Eigenvalue for a problem involving the fractional (p,q)-Laplacian operator and nonlinearity with a singular and a supercritical Sobolev growth

TL;DR

This paper investigates the eigenvalue problem involving the fractional (p,q)-Laplacian with nonlinearities exhibiting supercritical Sobolev growth, establishing solution properties using variational and sub-supersolution methods.

Contribution

It introduces a novel approach combining variational techniques with sub- and supersolution methods for a broad class of fractional (p,q)-Laplacian problems with supercritical growth.

Findings

Established multiplicity, uniqueness, and nonexistence results.

Derived bounds for solutions even when Sobolev embeddings fail.

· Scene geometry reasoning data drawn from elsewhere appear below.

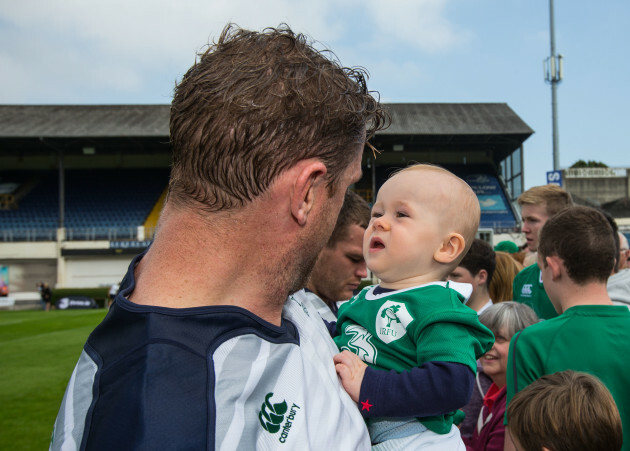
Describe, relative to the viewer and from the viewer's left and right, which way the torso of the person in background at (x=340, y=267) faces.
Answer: facing to the right of the viewer

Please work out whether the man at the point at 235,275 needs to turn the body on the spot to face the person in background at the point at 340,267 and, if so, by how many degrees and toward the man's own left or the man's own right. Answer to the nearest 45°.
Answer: approximately 45° to the man's own left

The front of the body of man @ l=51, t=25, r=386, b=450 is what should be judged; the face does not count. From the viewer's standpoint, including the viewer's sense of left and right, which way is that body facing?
facing away from the viewer and to the right of the viewer

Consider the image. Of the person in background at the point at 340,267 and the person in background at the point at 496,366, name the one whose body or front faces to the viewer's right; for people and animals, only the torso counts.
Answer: the person in background at the point at 340,267

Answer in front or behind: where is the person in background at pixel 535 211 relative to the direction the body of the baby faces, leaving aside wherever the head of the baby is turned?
behind

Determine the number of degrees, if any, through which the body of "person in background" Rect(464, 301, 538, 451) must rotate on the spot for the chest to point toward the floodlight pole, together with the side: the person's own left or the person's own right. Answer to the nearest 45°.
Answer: approximately 135° to the person's own right

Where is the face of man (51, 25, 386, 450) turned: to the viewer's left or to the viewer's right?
to the viewer's right

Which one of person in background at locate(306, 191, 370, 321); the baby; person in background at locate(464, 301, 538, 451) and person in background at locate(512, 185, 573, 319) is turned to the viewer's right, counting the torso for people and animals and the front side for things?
person in background at locate(306, 191, 370, 321)
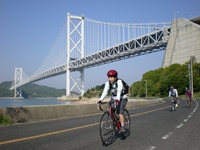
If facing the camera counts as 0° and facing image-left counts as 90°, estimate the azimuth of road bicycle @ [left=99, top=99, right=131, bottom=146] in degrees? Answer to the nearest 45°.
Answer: approximately 45°

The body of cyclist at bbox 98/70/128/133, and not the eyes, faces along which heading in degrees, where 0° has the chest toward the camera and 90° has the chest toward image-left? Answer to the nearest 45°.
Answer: approximately 45°

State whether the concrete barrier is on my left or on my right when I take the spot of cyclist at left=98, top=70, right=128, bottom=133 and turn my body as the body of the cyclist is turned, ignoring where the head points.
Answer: on my right
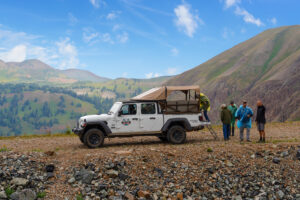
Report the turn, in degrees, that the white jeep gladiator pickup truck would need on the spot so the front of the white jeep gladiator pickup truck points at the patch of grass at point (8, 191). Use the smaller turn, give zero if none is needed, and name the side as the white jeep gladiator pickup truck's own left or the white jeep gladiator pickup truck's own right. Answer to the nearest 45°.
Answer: approximately 45° to the white jeep gladiator pickup truck's own left

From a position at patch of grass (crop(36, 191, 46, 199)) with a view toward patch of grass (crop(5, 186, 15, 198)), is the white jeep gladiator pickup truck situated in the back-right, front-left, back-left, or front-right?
back-right

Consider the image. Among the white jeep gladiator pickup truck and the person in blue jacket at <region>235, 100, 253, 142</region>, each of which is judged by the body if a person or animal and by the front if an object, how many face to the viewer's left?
1

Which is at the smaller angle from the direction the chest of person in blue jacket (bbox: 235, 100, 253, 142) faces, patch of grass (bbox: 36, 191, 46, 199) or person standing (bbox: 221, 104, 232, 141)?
the patch of grass

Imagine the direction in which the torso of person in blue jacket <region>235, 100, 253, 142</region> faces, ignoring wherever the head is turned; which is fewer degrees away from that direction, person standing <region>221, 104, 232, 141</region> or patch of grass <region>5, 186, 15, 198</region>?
the patch of grass

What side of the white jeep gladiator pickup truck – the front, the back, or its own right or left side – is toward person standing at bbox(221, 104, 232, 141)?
back

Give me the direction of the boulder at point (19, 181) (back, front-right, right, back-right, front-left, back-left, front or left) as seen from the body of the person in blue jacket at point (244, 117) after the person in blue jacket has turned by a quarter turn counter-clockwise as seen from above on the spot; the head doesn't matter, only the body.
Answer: back-right

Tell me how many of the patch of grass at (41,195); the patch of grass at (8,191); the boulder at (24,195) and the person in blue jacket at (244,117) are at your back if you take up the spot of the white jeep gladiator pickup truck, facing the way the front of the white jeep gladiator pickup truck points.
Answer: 1

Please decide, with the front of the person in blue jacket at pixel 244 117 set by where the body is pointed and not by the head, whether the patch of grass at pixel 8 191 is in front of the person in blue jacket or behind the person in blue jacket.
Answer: in front

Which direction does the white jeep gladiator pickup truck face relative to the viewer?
to the viewer's left

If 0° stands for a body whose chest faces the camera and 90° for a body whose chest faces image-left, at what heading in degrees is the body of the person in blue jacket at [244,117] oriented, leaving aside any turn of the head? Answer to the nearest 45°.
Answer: approximately 0°

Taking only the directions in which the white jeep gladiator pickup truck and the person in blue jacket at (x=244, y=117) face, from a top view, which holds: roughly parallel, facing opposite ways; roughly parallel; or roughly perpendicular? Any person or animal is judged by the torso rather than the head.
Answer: roughly perpendicular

Extended the literature to include problems with supercritical nonlinearities.

Abstract

In this paper, we are interested in studying the multiplicity, uniqueness, and nonexistence of solutions for a class of singular elliptic eigenvalue problem for the Dirichlet fractional $(p,q)$-Laplacian. The nonlinearity considered involves supercritical Sobolev growth. Our approach is variational togheter with the sub- and supesolution methods, and in this way we can address a wide range of problems not yet contained in the literature. Even when $W^{s_1,p}_0(\Omega) \hookrightarrow L^{\infty}\left(\Omega\right)$ failing, we establish $\|u\|_{L^{\infty}\left(\Omega\right)} \leq C[u]_{s_1,p}$ (for some $C>0$ ), when $u$ is a solution.